Lagipula, para anggota ini, yang mungkin takkan pernah kutemui lagi, telah memilih dan mengorbankan sesuatu untuk memberi kita kesempatan berbicara sekali lagi. Demi mereka, dan terutama demi diriku sendiri, aku tidak boleh menghindari percakapan ini. Kita pantas mendapatkan ini.
“Jujur saja, memang lebih mudah bersama mereka,” aku mengakui.
“…Benarkah?” tanya Joo-Han.
“Karena saya menganggap Chronos hanya sebagai anggota Elated.”
Sampai baru-baru ini, saya hanya berpikir bahwa saya telah kembali ke masa lalu, menganggapnya sebagai anomali supranatural yang memungkinkan saya untuk hidup kembali. Anggota dari masa lalu tidak mengetahui trauma saya, jadi berinteraksi dengan mereka tanpa keraguan terasa menenangkan.
“Terima kasih telah menyelamatkanku. Itu tidak hanya memungkinkanku untuk debut, tetapi juga…” Aku menatap mereka, khawatir kata-kataku akan menyakiti mereka dan luka lama akan terlihat di wajah mereka. “…Juga, sekarang aku bisa berbicara dari hati ke hati denganmu dan Jin-Sung.”
Beban dan kesalahpahaman, rasa sakit dan kasih sayang yang pernah kita miliki… Semua itu bisa diselesaikan di sini, belum lagi kepedihan hidup yang berakhir terlalu cepat.
Aku menarik napas dalam-dalam. “Aku akan berbicara jujur.”
Saat itu aku benar-benar butuh minum. Butuh waktu lama bagiku untuk mengatakan ini. Karena aku ragu-ragu, Joo-Han dan Goh Yoo-Joon jadi bingung.
“…Hei, hei! Apa yang kamu lakukan?”
“Kenapa, Hyun-Woo! Ada apa?”
Saya berkata, “Saya minta maaf.”
“Untuk apa…”
“Karena menghindari kalian semua. Karena membuat kalian merasa bersalah padahal itu bukan salah kalian.”
“Hei, menurutmu kenapa begitu…”
“Maafkan aku. Bukan berarti aku tidak ingin bertemu denganmu.”
Sejujurnya, mereka sangat berharga bagiku. Meskipun aku telah membangun tembok di antara kami, yang akhirnya mengubah mereka menjadi sosok yang jauh, mereka terlalu berharga, dan ada ikatan di antara kami yang tidak pernah bisa kulewati. Mereka benar-benar gembira.
Namun terlepas dari itu, alasan saya menghindari mereka sangat sederhana.
“Aku hanya tidak ingin menunjukkan wajahku yang cacat itu padamu.”

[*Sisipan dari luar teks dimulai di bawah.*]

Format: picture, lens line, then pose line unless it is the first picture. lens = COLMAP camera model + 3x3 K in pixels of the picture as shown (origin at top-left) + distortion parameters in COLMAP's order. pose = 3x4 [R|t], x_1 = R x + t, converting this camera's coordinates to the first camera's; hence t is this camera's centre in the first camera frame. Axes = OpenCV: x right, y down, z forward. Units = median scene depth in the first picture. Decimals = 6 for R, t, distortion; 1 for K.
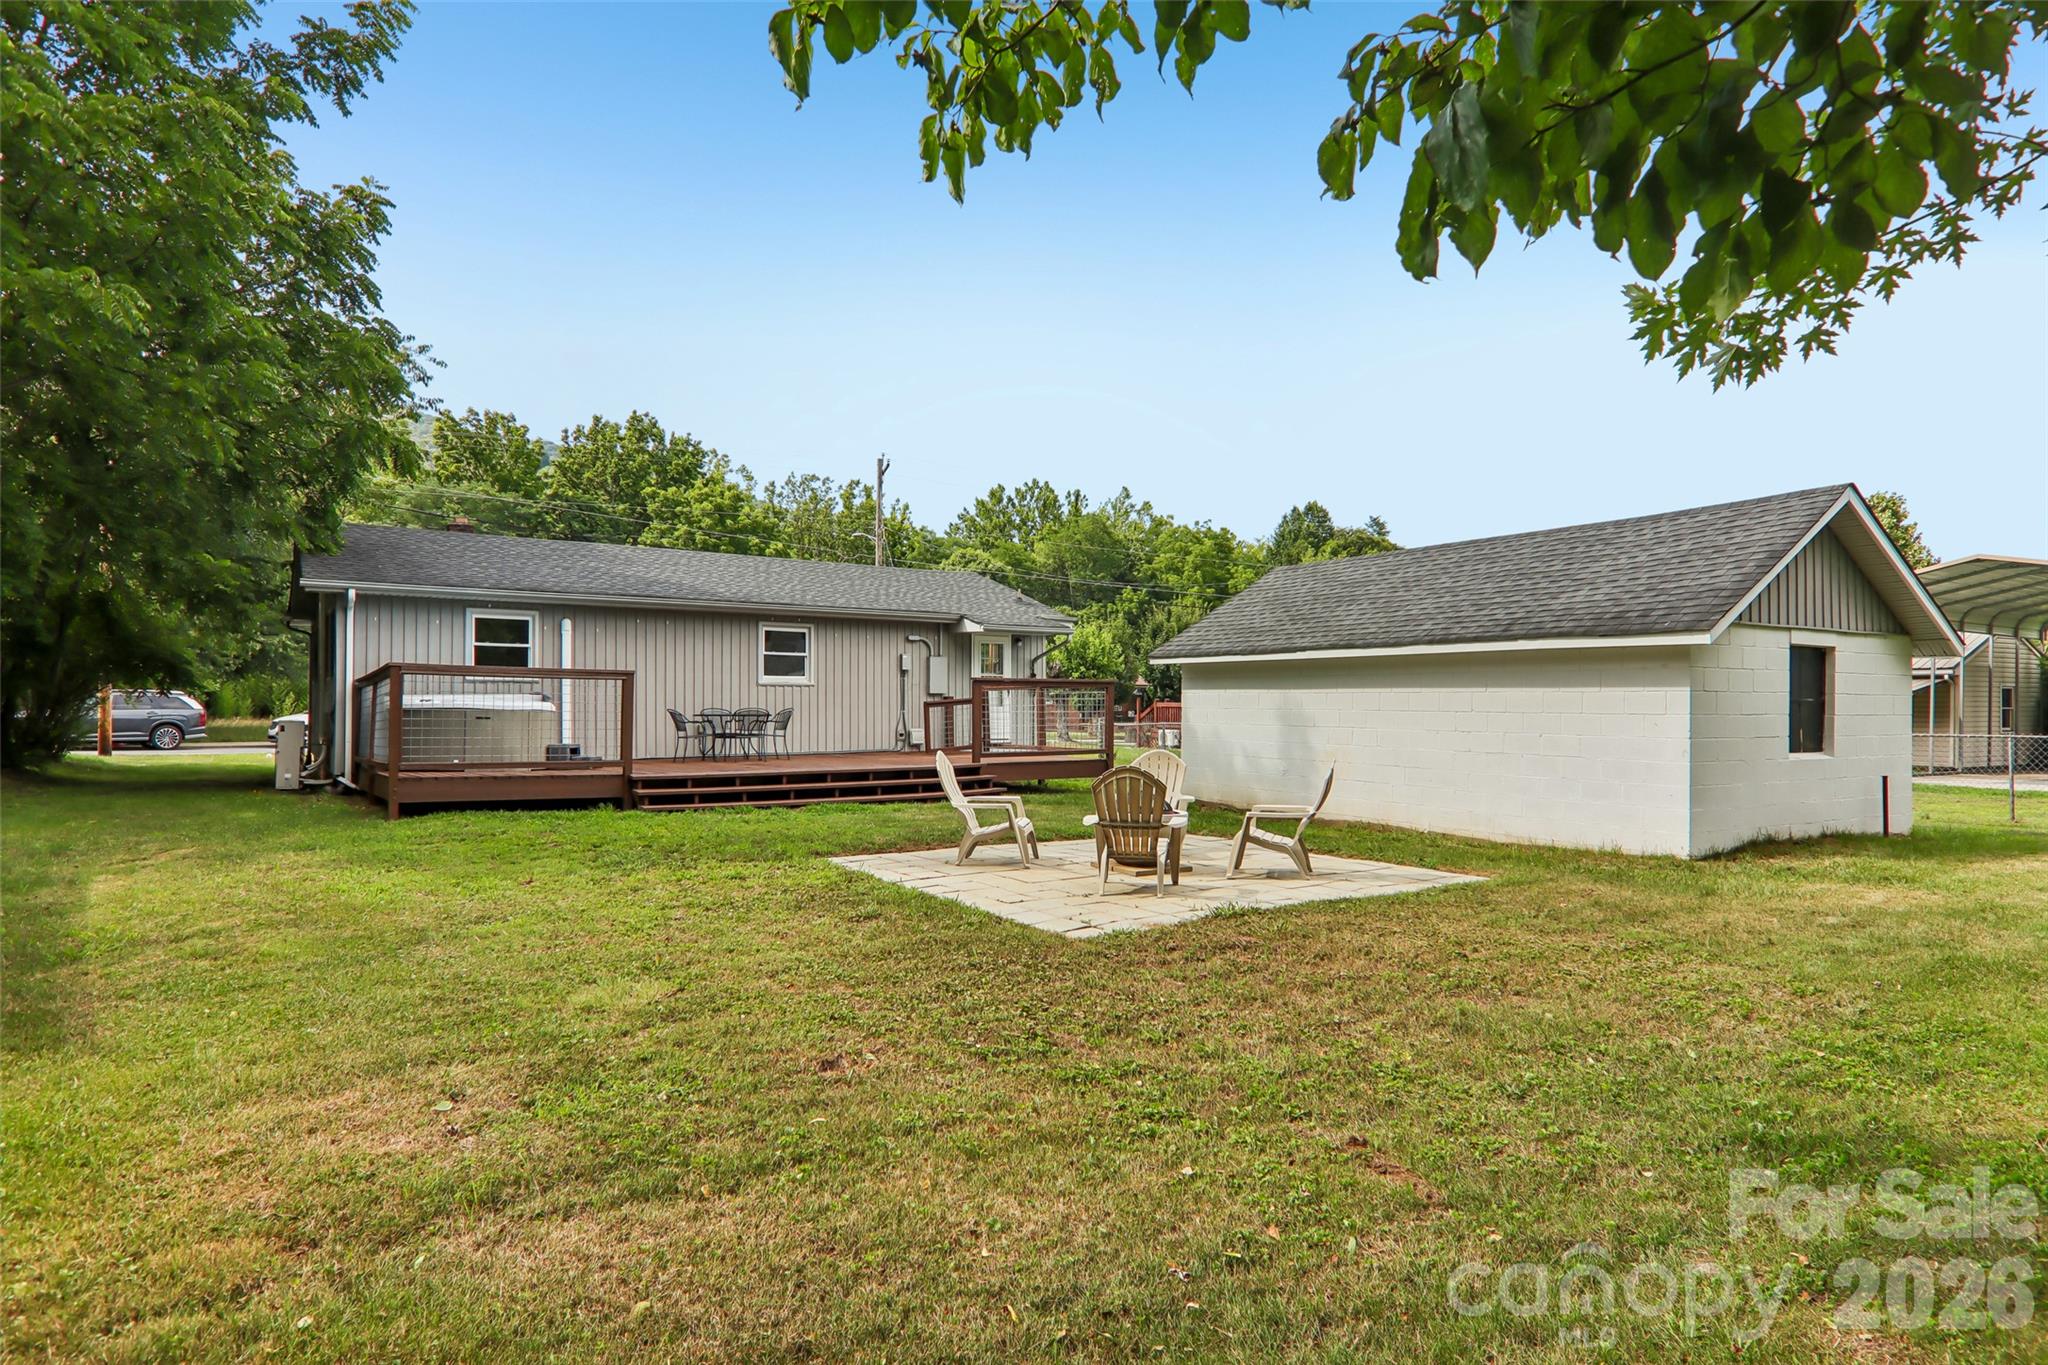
lens RADIAL K [[1127.9, 0, 1026.1], [0, 1127.9, 705.4], [0, 0, 1]] dist [-0.003402, -0.011009]
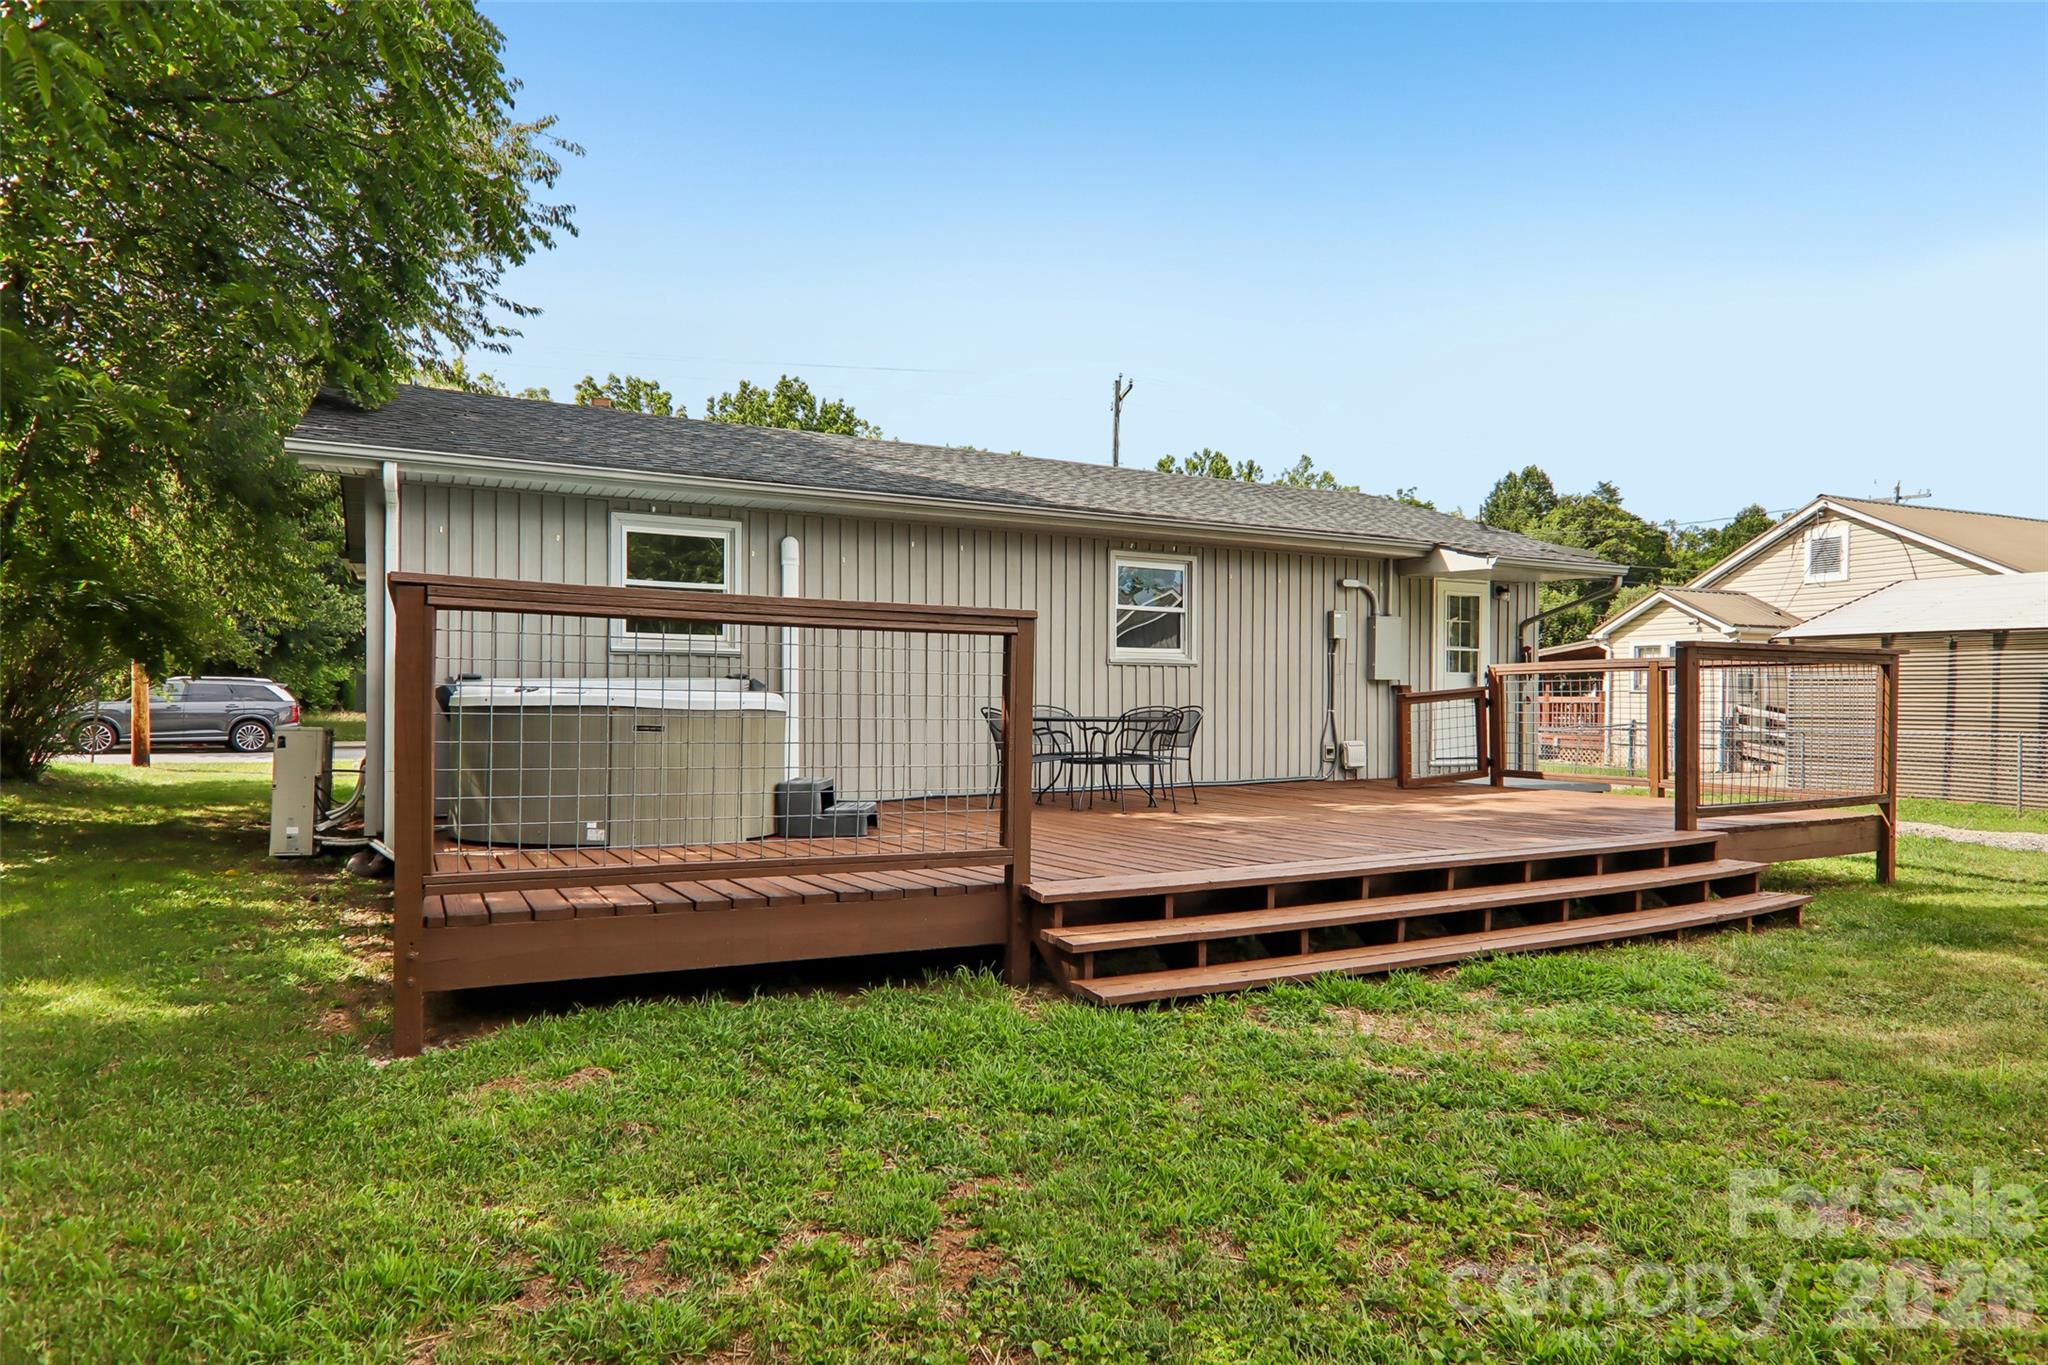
lens RADIAL K [[1163.6, 0, 1022.2], [0, 1163.6, 692.1], [0, 0, 1]] dist [-0.004017, -0.001109]
pose [[0.992994, 0.002085, -0.118150, -0.182242], [-0.002670, 0.999985, -0.004797, -0.001109], [0.118138, 0.005079, 0.992984, 0.364178]]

Semakin Elated bersinar terang, semakin sengsara aku jadinya. Elated tumbuh dan berkembang, sementara aku tetap stagnan.
Sementara mereka membangun kenangan indah dengan cinta dari para penggemar mereka, saya sibuk menghindari tatapan orang dan menyembunyikan wajah saya yang cacat.
Kami memulai semuanya bersama, tapi… Ada saatnya aku bersinar sama terangnya. Wajahku yang rusak terlalu berat untuk harga diriku, dan itulah mengapa aku menghindari mereka. Itu bukan salah mereka.
“Kupikir lebih baik aku mati daripada menunjukkan wajahku yang terluka padamu. Aku bahkan membenci membayangkannya.”
Aku melakukannya untuk melindungi harga diriku yang rapuh.